October has held many momentous market selloffs.
This October stands out for a different reason.
Instead of momentous selloffs like we saw in 1929, 1987, 2008 and to a lesser degree in 2018, This October marked the emergence of a new investment paradigm.
In October, Bitcoin (+29%) outperformed the S&P 500 (-2.2%) by over 31%, marking its break as another risk asset as investors appreciate its place in the growing digital economy.
Last month, I cited disappointment with Janet Yellen's understatement of the U.S. Government's debt/ GDP, 98% vs. 120%. The exclusion of the inter agency borrowing is disingenuous at a minimum. Apparently Moody's agrees.
This past Friday, Moody's credit rating agency changed its outlook in U.S. Federal debt to negative from stable.
Per Moody’s,
“This is the new environment for rates. Our expectation is that these higher rates and deficits around 6% of GDP for the next several years, and possibly higher, means that debt affordability will continue to pressure the US.”

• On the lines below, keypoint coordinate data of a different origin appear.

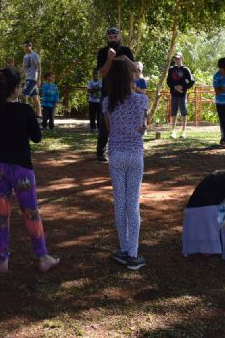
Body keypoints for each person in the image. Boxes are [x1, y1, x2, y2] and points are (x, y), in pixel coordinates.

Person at [0, 67, 60, 273]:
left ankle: (2, 259)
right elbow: (37, 137)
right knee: (31, 212)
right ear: (15, 89)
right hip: (21, 169)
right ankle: (42, 257)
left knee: (1, 213)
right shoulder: (25, 111)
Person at [103, 58, 149, 269]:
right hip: (135, 155)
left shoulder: (107, 102)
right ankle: (133, 253)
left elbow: (110, 129)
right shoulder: (141, 101)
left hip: (116, 155)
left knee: (120, 203)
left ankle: (124, 249)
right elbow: (142, 127)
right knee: (133, 203)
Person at [96, 27, 135, 162]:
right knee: (104, 122)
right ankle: (101, 152)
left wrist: (125, 59)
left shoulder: (126, 51)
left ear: (119, 36)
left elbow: (135, 69)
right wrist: (109, 59)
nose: (113, 39)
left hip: (126, 92)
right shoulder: (102, 52)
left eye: (115, 37)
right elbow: (102, 73)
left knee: (127, 120)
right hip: (108, 92)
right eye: (110, 37)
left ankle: (127, 149)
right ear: (107, 38)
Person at [167, 53, 195, 139]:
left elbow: (192, 81)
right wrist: (175, 87)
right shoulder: (171, 69)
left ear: (182, 59)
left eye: (178, 59)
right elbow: (168, 81)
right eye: (175, 59)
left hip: (182, 95)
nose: (177, 60)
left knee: (183, 112)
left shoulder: (185, 69)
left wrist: (183, 87)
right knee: (173, 112)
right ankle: (173, 131)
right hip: (174, 94)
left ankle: (183, 131)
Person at [21, 41, 42, 119]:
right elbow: (23, 67)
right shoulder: (25, 56)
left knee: (23, 96)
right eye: (24, 46)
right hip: (27, 78)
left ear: (31, 46)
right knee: (35, 97)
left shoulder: (35, 55)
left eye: (27, 46)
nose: (25, 48)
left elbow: (39, 67)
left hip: (33, 79)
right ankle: (39, 114)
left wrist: (39, 79)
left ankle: (25, 114)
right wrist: (19, 76)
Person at [87, 68, 102, 133]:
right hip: (91, 101)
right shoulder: (90, 82)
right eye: (94, 73)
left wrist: (94, 89)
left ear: (99, 74)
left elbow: (101, 89)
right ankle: (92, 127)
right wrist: (97, 89)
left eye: (96, 73)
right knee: (92, 115)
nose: (95, 75)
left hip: (99, 101)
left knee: (99, 115)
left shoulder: (101, 82)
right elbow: (89, 90)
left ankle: (99, 128)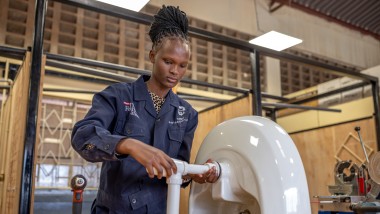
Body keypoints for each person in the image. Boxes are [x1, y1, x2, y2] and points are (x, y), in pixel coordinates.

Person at [71, 5, 218, 214]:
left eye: (183, 65)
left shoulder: (187, 114)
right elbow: (82, 136)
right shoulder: (118, 96)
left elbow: (178, 169)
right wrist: (127, 144)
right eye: (168, 62)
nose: (175, 71)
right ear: (152, 56)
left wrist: (194, 173)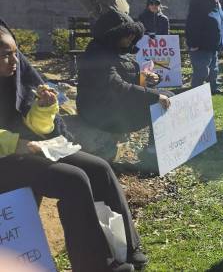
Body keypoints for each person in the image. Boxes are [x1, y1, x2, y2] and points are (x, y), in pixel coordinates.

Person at [0, 20, 146, 272]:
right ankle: (95, 266)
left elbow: (35, 126)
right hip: (7, 159)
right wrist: (16, 144)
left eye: (16, 53)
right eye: (5, 55)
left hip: (28, 149)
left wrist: (43, 109)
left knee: (99, 168)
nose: (14, 61)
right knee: (73, 180)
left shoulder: (13, 78)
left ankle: (126, 248)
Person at [77, 11, 173, 163]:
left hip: (111, 103)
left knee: (168, 95)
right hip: (100, 112)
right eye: (128, 35)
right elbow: (117, 86)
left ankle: (156, 148)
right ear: (114, 34)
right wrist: (154, 96)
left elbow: (125, 79)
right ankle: (152, 153)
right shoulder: (97, 55)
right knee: (162, 101)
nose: (131, 39)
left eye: (133, 35)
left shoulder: (112, 49)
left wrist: (146, 78)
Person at [186, 0, 223, 95]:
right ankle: (196, 94)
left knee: (214, 69)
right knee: (201, 72)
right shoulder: (198, 2)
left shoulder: (215, 1)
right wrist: (193, 44)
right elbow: (192, 25)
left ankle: (213, 88)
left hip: (212, 44)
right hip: (201, 45)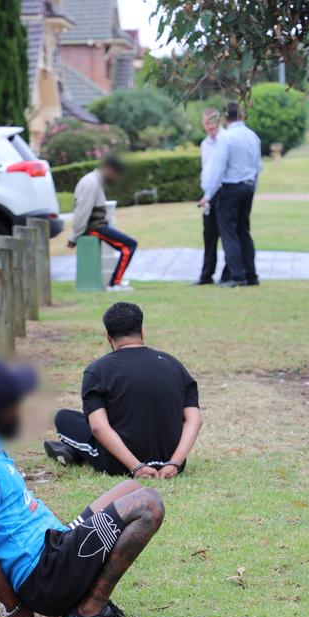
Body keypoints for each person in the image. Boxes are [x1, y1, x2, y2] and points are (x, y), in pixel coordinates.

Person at [0, 359, 164, 617]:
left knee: (131, 488)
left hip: (56, 547)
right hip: (45, 575)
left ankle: (84, 598)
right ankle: (88, 612)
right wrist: (14, 606)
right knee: (149, 504)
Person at [44, 301, 202, 478]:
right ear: (142, 331)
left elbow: (97, 427)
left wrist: (136, 467)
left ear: (108, 337)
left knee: (64, 418)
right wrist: (175, 463)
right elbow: (194, 420)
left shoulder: (98, 370)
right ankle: (74, 451)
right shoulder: (174, 365)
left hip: (119, 464)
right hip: (170, 461)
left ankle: (75, 452)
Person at [200, 102, 262, 288]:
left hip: (231, 188)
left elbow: (218, 168)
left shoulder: (226, 138)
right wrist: (253, 186)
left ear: (224, 118)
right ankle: (251, 274)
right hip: (248, 186)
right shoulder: (253, 136)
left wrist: (208, 194)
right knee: (244, 231)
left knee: (229, 233)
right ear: (241, 115)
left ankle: (236, 275)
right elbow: (258, 165)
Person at [68, 154, 137, 292]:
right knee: (129, 245)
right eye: (116, 174)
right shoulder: (91, 183)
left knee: (128, 244)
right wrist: (74, 237)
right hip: (94, 228)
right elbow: (82, 212)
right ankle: (115, 284)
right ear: (108, 169)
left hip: (97, 226)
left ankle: (115, 282)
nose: (116, 178)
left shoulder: (94, 181)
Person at [194, 107, 226, 285]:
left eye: (212, 123)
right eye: (206, 124)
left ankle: (228, 273)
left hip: (223, 192)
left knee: (227, 234)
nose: (209, 127)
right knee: (209, 235)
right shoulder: (205, 144)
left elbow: (221, 171)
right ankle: (207, 274)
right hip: (208, 194)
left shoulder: (226, 140)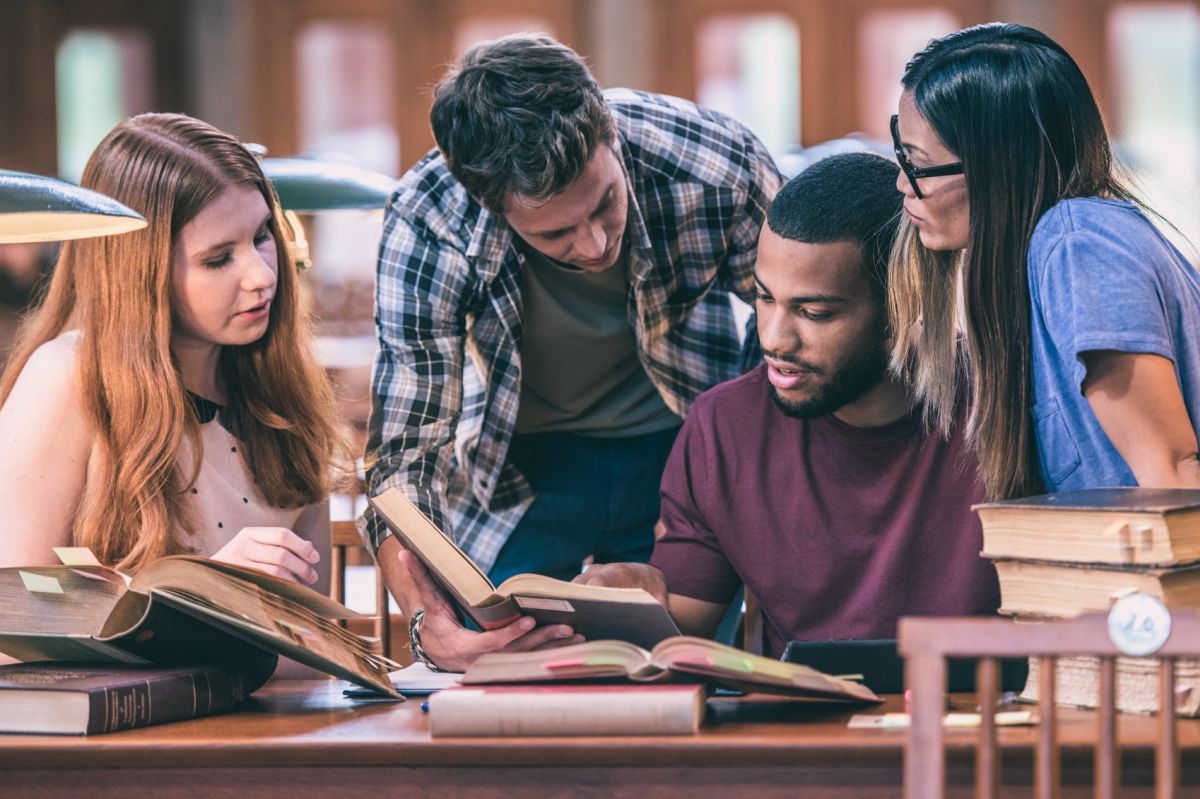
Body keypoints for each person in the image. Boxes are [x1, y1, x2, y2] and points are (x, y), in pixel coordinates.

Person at [365, 35, 780, 669]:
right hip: (525, 469)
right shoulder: (429, 220)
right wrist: (430, 622)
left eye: (604, 203)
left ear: (608, 130)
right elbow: (406, 456)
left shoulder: (714, 163)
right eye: (554, 232)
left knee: (689, 674)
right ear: (490, 204)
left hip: (680, 452)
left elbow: (803, 323)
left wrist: (741, 464)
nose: (592, 246)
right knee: (504, 661)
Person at [566, 153, 999, 657]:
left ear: (908, 302)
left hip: (977, 721)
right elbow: (680, 635)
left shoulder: (1005, 404)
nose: (774, 339)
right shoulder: (724, 427)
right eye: (764, 298)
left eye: (814, 312)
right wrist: (632, 596)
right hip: (798, 725)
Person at [0, 113, 344, 594]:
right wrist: (196, 591)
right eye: (218, 258)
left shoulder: (277, 384)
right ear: (141, 272)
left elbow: (311, 634)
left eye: (263, 235)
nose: (263, 276)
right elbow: (14, 610)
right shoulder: (67, 376)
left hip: (274, 674)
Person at [886, 22, 1200, 502]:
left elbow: (1173, 476)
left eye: (918, 163)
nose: (903, 184)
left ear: (997, 165)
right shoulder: (1060, 249)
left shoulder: (1079, 243)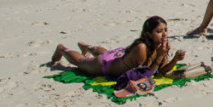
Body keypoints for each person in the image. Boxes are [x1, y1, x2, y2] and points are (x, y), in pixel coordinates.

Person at [51, 15, 185, 78]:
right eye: (159, 31)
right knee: (80, 61)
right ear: (148, 34)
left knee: (107, 52)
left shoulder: (162, 46)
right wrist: (160, 55)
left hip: (118, 56)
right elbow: (145, 74)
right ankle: (62, 48)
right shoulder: (141, 48)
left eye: (165, 30)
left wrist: (174, 60)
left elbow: (161, 70)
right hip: (105, 65)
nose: (164, 34)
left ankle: (86, 46)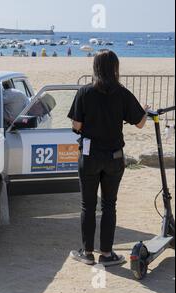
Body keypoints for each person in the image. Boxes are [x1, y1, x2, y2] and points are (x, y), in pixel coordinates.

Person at [68, 50, 149, 267]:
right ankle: (106, 253)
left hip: (89, 155)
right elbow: (140, 123)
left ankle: (87, 252)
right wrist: (146, 111)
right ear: (115, 68)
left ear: (95, 67)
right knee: (109, 205)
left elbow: (76, 126)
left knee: (87, 205)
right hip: (114, 156)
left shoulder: (84, 92)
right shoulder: (122, 93)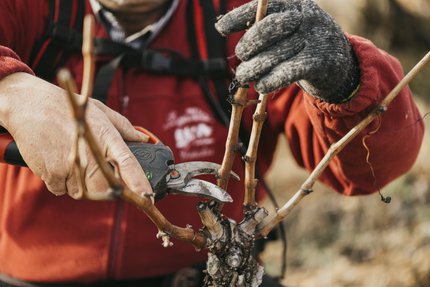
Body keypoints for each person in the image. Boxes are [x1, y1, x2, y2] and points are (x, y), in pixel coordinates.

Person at [0, 0, 424, 286]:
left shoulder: (249, 16)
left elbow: (373, 170)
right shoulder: (28, 9)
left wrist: (346, 80)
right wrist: (11, 92)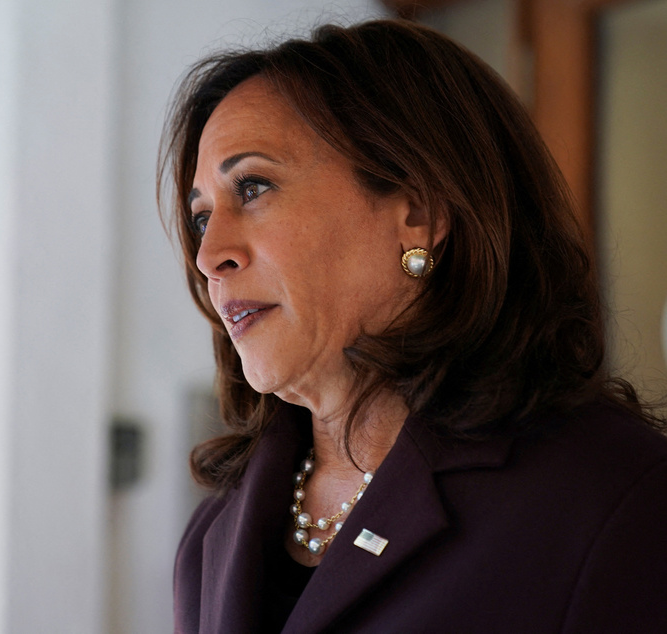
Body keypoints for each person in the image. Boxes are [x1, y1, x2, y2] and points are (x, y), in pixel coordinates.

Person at [158, 18, 667, 634]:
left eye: (254, 187)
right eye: (201, 218)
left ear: (419, 213)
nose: (210, 256)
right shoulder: (212, 534)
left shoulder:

This NOT the death of the U.S. as a super power, but it does invite change.
Including the ability of the U.S.
to fund two wars as Janet Yellen asserted last month.
And investors are not waiting to see what this new paradigm of higher rates, and record levels of debt does mean for the economy, equities and bonds.
In Friday's report, we present some metrics that validate what we call the The Great Immigration to Bitcoin and Ethereum.
Gone are the migratory behaviors of the tourists and scoundrels of 2021 - in their stead are immigrants that stay and build, e.g. BlackRock, Fidelity, Ark and before them firms like 3iQ.
And these firms are finding data to validate the build.
Spoiler Alert, both BTC and ETH have higher cash flow/ share (coin) than Visa, and Price / Book values that are more akin to NVIDIA and Microsoft than TradFi financial firms like JP Morgan and Visa.
Bitcoin's network functioning involves complexities that are beyond the metrics captured in a Price to Book ratio...but it is indicative of a legacy metric that incorrectly relays value in terms of tangible assets.
Back to the Signal of October.
The timing of our report, after October's performance distinction by BTC and as Moody's shifted its Outlook on U.S. Debt to negative is NOT serendipity, rather inevitable as we wrote here....
“The failure of SVB in March was a reminder that bank deposits can move in seconds, rendering a bank’s investment in bricks, mortar and centralized databases of limited utility.
Instead, we see the asset light, decentralized platforms that power BTC and ETH as the natural evolution in payments, settlements and the industry en masse.”